Cognizant, during the period of our study, made nine strategic acquisitions but had no divestitures. The company itself was a spinoff from Dun & Bradstreet and began by offering straightforward technology services. Over the years it has moved into more professional consulting services and differentiated itself by a strong industry focus and co-location of its teams with its clients. As the company has evolved, it has shifted technology and people from low-growth businesses (such as plain-vanilla business process outsourcing) to more people-intensive, high-touch businesses, such as selling complete and complex software solutions. The company is pursuing a strategy that CEO Francisco D’Souza terms an evolution from labor arbitrage to intellectual arbitrage, and appears to be doing so without the wholesale downsizing that competitors such as Satyam Computer Services have experienced.

The interesting thing about how these companies exited areas is that they followed a far more evolutionary path than their competitors appeared to. Sanjay Purohit, the head of strategy for Infosys, explained it to me this way: “When we decide to get out of something, we slow down on allocating resources to those things. They find their way to insignificance in a period of time … You don’t need to chop it off, you need to let it live its life … It’s easy for us to repurpose the leadership and the talent, to look at some other area. We are a company that never fires its people. We transition the customers out of it, and people take other responsibilities.” I thought that was a brilliantly succinct description of how a firm that is comfortable with transient advantage thinks.

GIVEN INFORMATION:
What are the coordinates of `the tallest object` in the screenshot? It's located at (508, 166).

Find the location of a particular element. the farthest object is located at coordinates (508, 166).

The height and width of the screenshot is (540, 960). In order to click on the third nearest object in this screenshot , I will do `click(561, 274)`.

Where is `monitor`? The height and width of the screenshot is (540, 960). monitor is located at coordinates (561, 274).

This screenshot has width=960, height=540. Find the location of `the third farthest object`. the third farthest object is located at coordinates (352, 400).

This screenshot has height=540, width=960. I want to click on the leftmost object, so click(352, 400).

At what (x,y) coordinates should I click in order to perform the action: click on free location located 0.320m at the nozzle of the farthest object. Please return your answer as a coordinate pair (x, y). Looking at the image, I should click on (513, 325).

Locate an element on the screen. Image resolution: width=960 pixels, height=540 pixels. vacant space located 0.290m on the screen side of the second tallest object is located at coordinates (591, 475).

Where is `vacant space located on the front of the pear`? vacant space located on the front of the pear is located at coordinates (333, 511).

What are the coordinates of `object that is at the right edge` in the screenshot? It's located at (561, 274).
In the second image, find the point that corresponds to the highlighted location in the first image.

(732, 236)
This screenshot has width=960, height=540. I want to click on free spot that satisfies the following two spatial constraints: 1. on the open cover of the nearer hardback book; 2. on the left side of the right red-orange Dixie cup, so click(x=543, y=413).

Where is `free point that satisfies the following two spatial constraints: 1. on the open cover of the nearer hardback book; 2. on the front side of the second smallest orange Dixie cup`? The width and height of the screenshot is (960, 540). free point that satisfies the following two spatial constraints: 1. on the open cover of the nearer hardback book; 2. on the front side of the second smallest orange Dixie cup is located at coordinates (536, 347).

INSTRUCTIONS:
1. In the text on Cognizant and Infosys, which company was Cognizant spun off from?
2. Carry on the text about how Cognizant and Infosys move out of businesses, starting after its final sentence.
You won't need the records for this.

ANSWERS BELOW:
1. Dun & Bradstreet.

2.
Budgeting Is Fast, Flexible, and Not Held Hostage by Powerful Executives

One of the more subtle implications of this transformation-without-wrenching-change approach is that the firms manage major resource allocations centrally. This matters, because in many companies resources are trapped and, in the words of a friend of mine who is a chief strategy officer at a major multinational, “held hostage” at the divisional or business unit level. When a business is under pressure, or an opportunity falls between units, a company can be unable to respond effectively because incumbent executives regard the change as a threat. In the case of the outliers, decision making with respect to major strategic challenges appears to have been centrally coordinated, with considerable latitude for action at the business unit level. Budgeting also happens far more in real time than in many organizations.

At Infosys, for instance, budgets are adjusted on a rolling four-quarter basis. And, says Sanjay with a wicked grin, “I could rebudget the firm every seven days if I had to. I don’t because it would drive people crazy, but we could.” Infosys prides itself on being able to reallocate resources “at a very fast pace.” Sanjay’s function, which is corporate planning, does the recasting and reallocating. In a very transparent way, Infosys makes it obvious to everyone when a business doesn’t need as many resources. Indeed, a business unit head might actually call Sanjay and ask to give some resources back because its business won’t support that size this quarter. Can you imagine that conversation in a typical hierarchical company? High-quality data systems and absolute transparency help with the process. Sanjay tells me that there is no concept of hidden data in the company—everything is as transparent to the business units as it is to corporate, and there is only one version of the truth. “Our chairman has a great phrase for this,” he says. “In God we trust, everybody else brings data.”

I was struck by this—imagine a business unit leader in a typical company coming to the head of strategy and asking for resources to be taken away. It certainly doesn’t happen in those cases in which people and assets under management are the measure of corporate importance.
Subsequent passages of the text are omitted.